◆ Fragment tekstu ◆
----

Powód w dniu 24 stycznia 2014 r. zgłosił do przedstawiciela ubezpieczyciela sprawcy szkody roszczenie o zapłatę kwoty 31.674 zł tytułem utraconego dochodu. Strona pozwana pismem z dnia 30 stycznia 2014 r. poinformowała o braku podstaw do wypłaty dodatkowego odszkodowania obejmującego utracone korzyści.

Dowód: - pismo powoda z dnia 24.01.2014 r., k. 16.

Sąd zważył, co następuje:

Powództwo zasługiwało na uwzględnienie niemal w całości.

Powód żądał zapłaty kwoty 31.674 zł tytułem kwoty odszkodowania za utracony dochód za okres w którym powód przebywał na zwolnieniu lekarskim. Strona pozwana, nie kwestionując swojej odpowiedzialności, odmówiła wypłaty powyższej kwoty wskazując, że brak jest związku przyczynowego między zdarzeniem a wypadkiem, a niezdolność powoda do pracy w okresie następującym po zdarzeniu spowodowana była stanami zwyrodnieniowymi. Co więcej podniosła, że powód wykonywał w tym okresie funkcje członka zarządu spółki.

----

◆ Czynności do wykonania ◆
1. Wymień wszystkie argumenty, które według ostatniego akapitu fragmentu tekstu podniosła strona pozwana, odmawiając wypłaty kwoty 31.674 zł.
2. Jaką datę nosi pismo, w którym strona pozwana poinformowała o braku podstaw do wypłaty dodatkowego odszkodowania, według fragmentu tekstu?
3. Przepisz dosłownie tę część fragmentu tekstu, która zaczyna się od słów zawierających "Sąd zważył, co", a kończy na "członka zarządu spółki.".

----

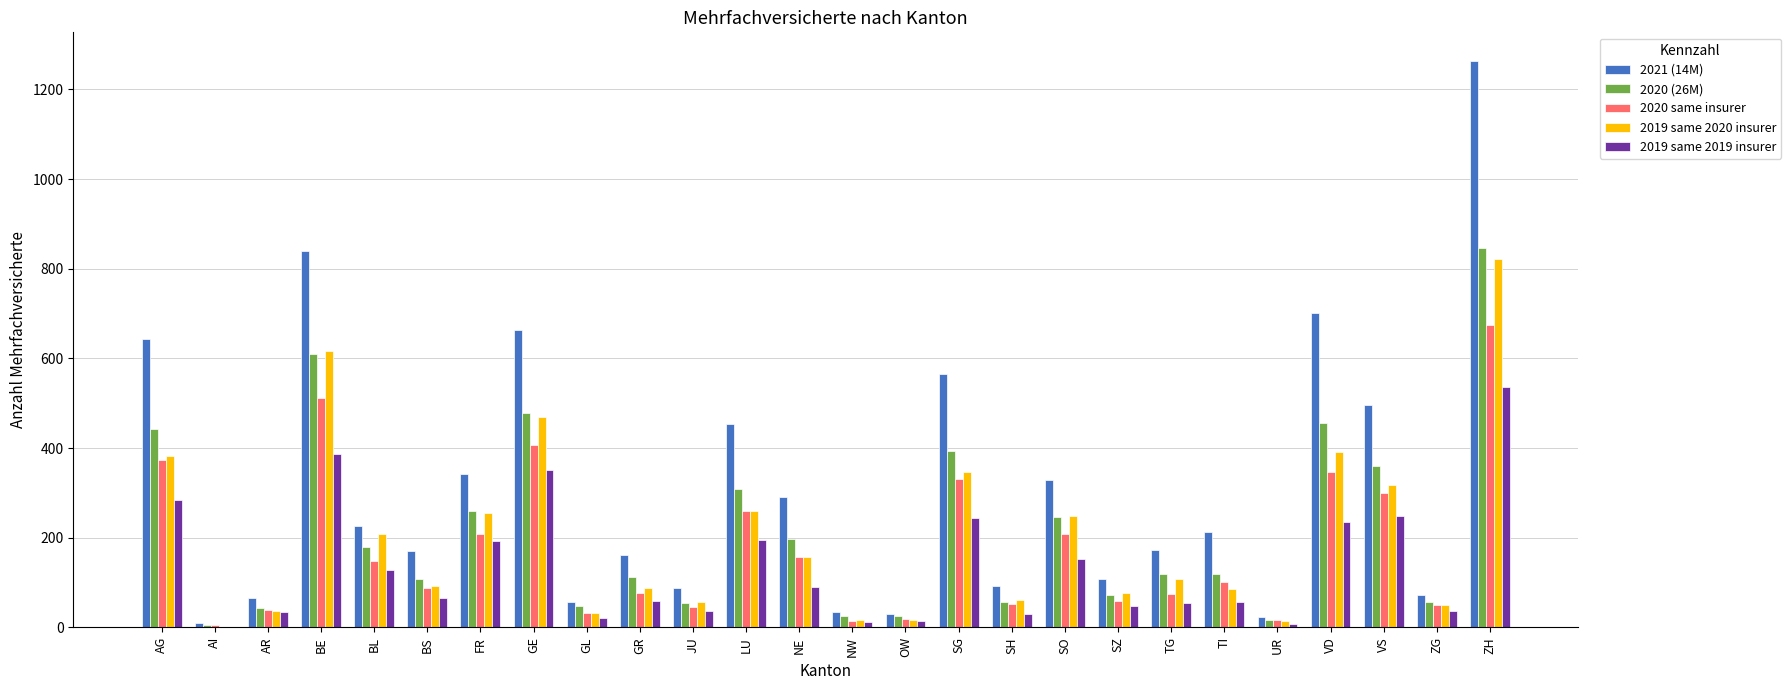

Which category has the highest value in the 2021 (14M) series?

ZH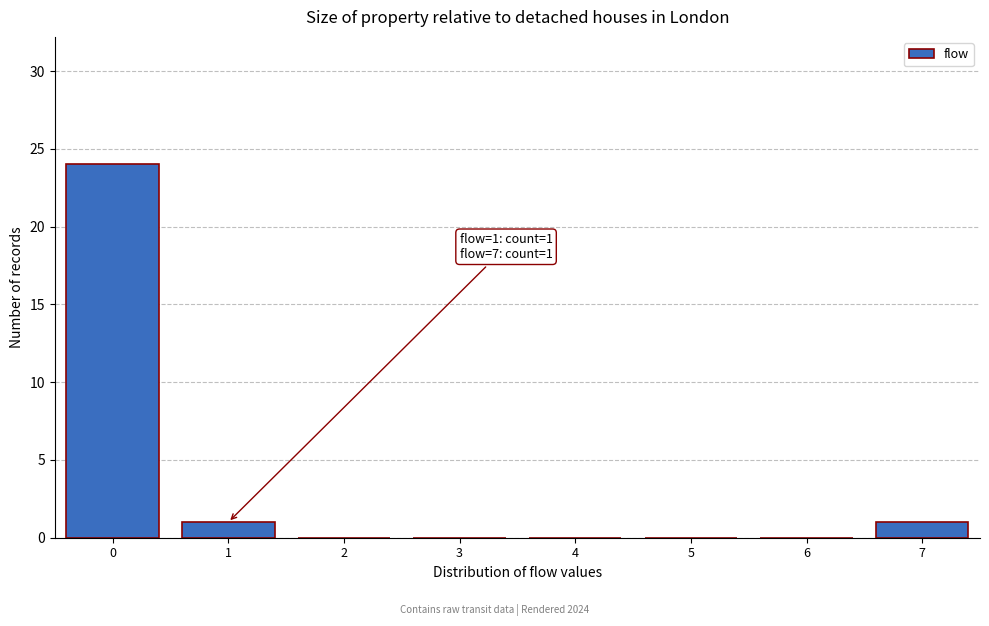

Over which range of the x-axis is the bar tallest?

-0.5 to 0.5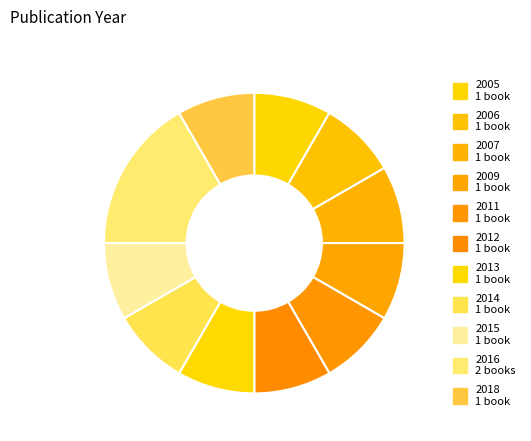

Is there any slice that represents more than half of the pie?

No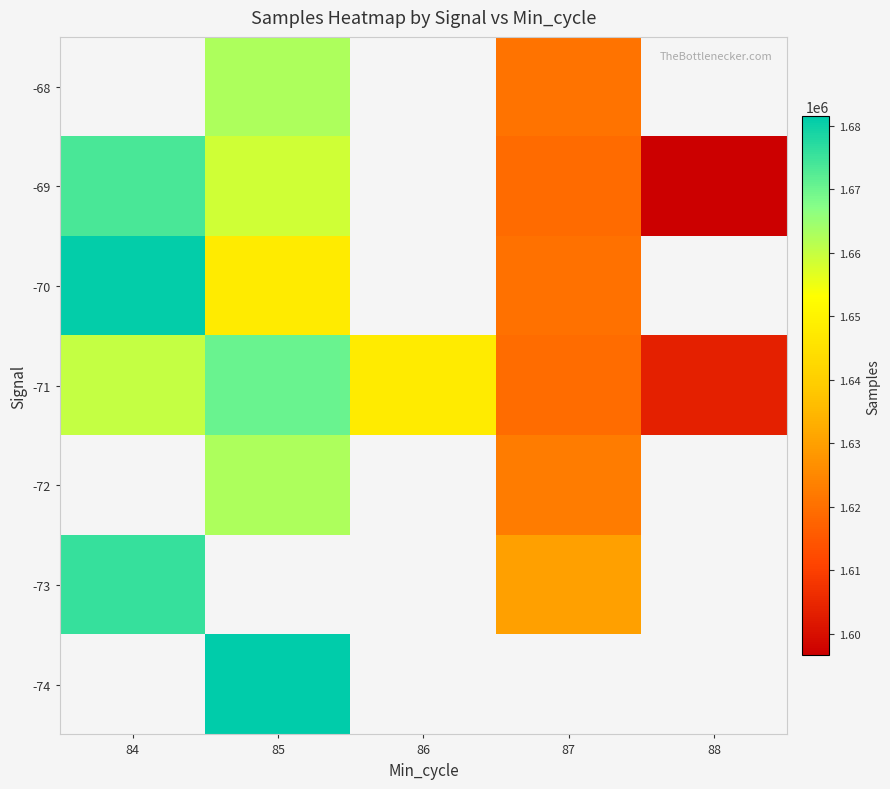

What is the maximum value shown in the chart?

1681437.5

----

◆ Odpowiedzi pisemne ◆
1.
- Brak związku przyczynowego między zdarzeniem a wypadkiem.
- Niezdolność powoda do pracy w okresie po zdarzeniu była spowodowana stanami zwyrodnieniowymi.
- Powód wykonywał w tym okresie funkcje członka zarządu spółki.

2. Pismo strony pozwanej nosi datę 30 stycznia 2014 r.

3.
Sąd zważył, co następuje:

Powództwo zasługiwało na uwzględnienie niemal w całości.

Powód żądał zapłaty kwoty 31.674 zł tytułem kwoty odszkodowania za utracony dochód za okres w którym powód przebywał na zwolnieniu lekarskim. Strona pozwana, nie kwestionując swojej odpowiedzialności, odmówiła wypłaty powyższej kwoty wskazując, że brak jest związku przyczynowego między zdarzeniem a wypadkiem, a niezdolność powoda do pracy w okresie następującym po zdarzeniu spowodowana była stanami zwyrodnieniowymi. Co więcej podniosła, że powód wykonywał w tym okresie funkcje członka zarządu spółki.